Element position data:
>>>

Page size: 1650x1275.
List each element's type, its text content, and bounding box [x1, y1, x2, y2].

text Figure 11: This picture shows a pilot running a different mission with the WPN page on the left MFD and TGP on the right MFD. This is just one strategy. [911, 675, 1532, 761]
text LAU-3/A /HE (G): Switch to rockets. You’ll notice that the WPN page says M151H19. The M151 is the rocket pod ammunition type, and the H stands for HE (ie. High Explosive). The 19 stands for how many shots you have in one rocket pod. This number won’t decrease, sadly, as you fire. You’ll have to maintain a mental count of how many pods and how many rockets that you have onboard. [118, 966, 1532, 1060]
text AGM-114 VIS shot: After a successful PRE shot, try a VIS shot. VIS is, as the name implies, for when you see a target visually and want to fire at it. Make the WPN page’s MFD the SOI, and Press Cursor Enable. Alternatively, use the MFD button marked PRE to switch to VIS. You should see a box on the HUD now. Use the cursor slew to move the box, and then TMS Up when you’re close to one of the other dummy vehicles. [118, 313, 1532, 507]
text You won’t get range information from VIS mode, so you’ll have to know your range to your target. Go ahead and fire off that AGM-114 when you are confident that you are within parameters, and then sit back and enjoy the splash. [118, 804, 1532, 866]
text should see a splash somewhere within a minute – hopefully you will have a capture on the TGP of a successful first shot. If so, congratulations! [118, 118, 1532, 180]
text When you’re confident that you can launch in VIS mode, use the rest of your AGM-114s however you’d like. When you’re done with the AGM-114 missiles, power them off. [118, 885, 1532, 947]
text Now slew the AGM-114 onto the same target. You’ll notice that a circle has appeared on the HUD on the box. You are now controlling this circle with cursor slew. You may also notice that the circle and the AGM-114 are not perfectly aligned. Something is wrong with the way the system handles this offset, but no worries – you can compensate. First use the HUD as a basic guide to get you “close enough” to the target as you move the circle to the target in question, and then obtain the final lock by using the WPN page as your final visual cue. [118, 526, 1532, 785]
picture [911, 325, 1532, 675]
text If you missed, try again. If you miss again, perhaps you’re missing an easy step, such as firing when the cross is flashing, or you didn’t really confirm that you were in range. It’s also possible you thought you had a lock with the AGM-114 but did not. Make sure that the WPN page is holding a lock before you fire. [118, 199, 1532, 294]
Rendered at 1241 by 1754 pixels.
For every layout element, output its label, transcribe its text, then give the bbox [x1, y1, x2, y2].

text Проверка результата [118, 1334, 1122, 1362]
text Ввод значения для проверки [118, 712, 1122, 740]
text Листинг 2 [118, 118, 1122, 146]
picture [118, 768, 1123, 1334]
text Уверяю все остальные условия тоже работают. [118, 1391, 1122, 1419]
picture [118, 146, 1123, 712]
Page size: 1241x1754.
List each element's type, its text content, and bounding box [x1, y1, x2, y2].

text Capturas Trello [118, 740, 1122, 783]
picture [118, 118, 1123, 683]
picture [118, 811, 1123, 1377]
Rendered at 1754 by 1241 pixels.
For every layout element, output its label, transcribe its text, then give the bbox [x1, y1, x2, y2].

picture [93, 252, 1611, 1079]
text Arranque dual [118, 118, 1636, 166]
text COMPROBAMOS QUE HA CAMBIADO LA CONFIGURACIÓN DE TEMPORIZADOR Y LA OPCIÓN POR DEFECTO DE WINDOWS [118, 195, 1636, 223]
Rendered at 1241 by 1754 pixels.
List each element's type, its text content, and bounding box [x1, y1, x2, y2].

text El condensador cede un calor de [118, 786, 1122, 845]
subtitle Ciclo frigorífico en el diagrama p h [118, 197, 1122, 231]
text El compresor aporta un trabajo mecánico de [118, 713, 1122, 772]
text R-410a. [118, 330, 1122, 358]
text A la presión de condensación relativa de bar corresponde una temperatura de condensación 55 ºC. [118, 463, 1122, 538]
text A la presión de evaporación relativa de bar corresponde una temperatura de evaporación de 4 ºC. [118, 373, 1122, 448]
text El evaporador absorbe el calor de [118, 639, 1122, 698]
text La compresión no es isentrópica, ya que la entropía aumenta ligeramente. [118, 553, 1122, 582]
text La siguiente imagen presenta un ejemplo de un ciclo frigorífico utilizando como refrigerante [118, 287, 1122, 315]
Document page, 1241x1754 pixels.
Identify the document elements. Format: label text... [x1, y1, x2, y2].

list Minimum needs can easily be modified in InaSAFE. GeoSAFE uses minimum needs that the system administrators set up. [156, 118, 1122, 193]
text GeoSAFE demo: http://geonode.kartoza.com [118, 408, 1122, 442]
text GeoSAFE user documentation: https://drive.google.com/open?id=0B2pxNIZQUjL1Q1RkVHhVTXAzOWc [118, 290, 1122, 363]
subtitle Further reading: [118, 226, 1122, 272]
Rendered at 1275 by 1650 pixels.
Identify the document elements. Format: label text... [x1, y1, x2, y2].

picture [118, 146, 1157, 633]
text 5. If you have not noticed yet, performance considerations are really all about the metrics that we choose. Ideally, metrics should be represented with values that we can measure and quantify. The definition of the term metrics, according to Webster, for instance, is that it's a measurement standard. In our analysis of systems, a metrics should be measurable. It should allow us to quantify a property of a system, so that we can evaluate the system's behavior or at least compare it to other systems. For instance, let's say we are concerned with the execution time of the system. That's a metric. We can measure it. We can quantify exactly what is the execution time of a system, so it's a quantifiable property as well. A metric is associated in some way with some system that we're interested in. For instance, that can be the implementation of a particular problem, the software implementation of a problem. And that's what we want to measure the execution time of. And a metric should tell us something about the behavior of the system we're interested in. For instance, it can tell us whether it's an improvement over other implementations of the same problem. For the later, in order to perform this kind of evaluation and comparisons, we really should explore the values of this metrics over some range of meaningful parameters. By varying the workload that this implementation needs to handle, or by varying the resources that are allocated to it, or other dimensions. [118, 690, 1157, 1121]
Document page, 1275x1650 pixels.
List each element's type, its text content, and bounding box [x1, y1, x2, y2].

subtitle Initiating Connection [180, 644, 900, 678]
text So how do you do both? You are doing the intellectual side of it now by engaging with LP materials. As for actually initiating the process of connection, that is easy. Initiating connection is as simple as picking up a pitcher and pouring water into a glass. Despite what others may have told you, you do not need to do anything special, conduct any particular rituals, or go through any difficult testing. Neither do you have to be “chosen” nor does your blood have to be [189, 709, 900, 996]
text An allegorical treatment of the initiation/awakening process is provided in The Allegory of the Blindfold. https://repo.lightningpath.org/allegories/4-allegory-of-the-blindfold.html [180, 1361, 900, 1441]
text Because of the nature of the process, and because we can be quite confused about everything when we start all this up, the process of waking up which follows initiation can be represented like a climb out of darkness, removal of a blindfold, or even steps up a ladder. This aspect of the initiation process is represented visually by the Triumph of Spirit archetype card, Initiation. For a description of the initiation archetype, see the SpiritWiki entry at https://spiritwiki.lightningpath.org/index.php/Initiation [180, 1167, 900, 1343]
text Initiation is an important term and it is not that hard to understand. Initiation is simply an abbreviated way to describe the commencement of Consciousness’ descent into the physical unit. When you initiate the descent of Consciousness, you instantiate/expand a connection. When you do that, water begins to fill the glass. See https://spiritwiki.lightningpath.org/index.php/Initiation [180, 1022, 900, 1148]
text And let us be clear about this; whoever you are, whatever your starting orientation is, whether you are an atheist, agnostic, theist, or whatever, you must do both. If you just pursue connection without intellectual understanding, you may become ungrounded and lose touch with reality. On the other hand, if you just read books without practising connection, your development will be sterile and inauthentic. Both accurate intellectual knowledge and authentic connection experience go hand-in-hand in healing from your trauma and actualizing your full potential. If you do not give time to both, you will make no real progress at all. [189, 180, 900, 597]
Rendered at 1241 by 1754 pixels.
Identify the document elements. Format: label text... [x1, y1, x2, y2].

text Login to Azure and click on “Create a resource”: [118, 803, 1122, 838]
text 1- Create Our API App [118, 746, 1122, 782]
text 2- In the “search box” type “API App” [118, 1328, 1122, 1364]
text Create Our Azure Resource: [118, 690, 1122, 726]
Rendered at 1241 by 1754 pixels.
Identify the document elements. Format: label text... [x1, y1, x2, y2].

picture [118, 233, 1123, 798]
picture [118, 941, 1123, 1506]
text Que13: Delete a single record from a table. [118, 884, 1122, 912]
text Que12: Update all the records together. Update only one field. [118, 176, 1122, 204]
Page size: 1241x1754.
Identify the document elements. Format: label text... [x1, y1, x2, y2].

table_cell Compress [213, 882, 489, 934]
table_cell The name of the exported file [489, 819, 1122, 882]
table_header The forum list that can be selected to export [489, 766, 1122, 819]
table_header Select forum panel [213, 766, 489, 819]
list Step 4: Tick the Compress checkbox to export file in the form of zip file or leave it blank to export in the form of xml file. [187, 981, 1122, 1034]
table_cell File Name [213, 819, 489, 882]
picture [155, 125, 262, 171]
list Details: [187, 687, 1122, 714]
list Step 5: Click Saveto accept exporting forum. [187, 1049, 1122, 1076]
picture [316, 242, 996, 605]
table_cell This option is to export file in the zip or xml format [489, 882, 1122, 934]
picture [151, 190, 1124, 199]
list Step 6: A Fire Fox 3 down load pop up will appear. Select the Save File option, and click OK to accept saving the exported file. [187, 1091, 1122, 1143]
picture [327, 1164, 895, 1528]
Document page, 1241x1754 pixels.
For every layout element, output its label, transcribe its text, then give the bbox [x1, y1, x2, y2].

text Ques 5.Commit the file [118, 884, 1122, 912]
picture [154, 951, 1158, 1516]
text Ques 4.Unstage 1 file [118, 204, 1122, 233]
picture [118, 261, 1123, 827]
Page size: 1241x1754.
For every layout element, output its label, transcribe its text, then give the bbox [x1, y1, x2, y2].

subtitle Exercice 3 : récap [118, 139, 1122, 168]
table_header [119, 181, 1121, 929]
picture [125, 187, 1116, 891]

<<<

Task description:
Rewrite the lines starting at the one containing "Rendered at 1754 by 1241 pixels." and ending at the one containing "subtitle Further reading: [118, 226, 1122, 272]" as a numbered list, skipping any blank lines.

Correct output:
1. Rendered at 1754 by 1241 pixels.
2. For every layout element, output its label, transcribe its text, then give the bbox [x1, y1, x2, y2].
3. picture [93, 252, 1611, 1079]
4. text Arranque dual [118, 118, 1636, 166]
5. text COMPROBAMOS QUE HA CAMBIADO LA CONFIGURACIÓN DE TEMPORIZADOR Y LA OPCIÓN POR DEFECTO DE WINDOWS [118, 195, 1636, 223]
6. Rendered at 1241 by 1754 pixels.
7. List each element's type, its text content, and bounding box [x1, y1, x2, y2].
8. text El condensador cede un calor de [118, 786, 1122, 845]
9. subtitle Ciclo frigorífico en el diagrama p h [118, 197, 1122, 231]
10. text El compresor aporta un trabajo mecánico de [118, 713, 1122, 772]
11. text R-410a. [118, 330, 1122, 358]
12. text A la presión de condensación relativa de bar corresponde una temperatura de condensación 55 ºC. [118, 463, 1122, 538]
13. text A la presión de evaporación relativa de bar corresponde una temperatura de evaporación de 4 ºC. [118, 373, 1122, 448]
14. text El evaporador absorbe el calor de [118, 639, 1122, 698]
15. text La compresión no es isentrópica, ya que la entropía aumenta ligeramente. [118, 553, 1122, 582]
16. text La siguiente imagen presenta un ejemplo de un ciclo frigorífico utilizando como refrigerante [118, 287, 1122, 315]
17. Document page, 1241x1754 pixels.
18. Identify the document elements. Format: label text... [x1, y1, x2, y2].
19. list Minimum needs can easily be modified in InaSAFE. GeoSAFE uses minimum needs that the system administrators set up. [156, 118, 1122, 193]
20. text GeoSAFE demo: http://geonode.kartoza.com [118, 408, 1122, 442]
21. text GeoSAFE user documentation: https://drive.google.com/open?id=0B2pxNIZQUjL1Q1RkVHhVTXAzOWc [118, 290, 1122, 363]
22. subtitle Further reading: [118, 226, 1122, 272]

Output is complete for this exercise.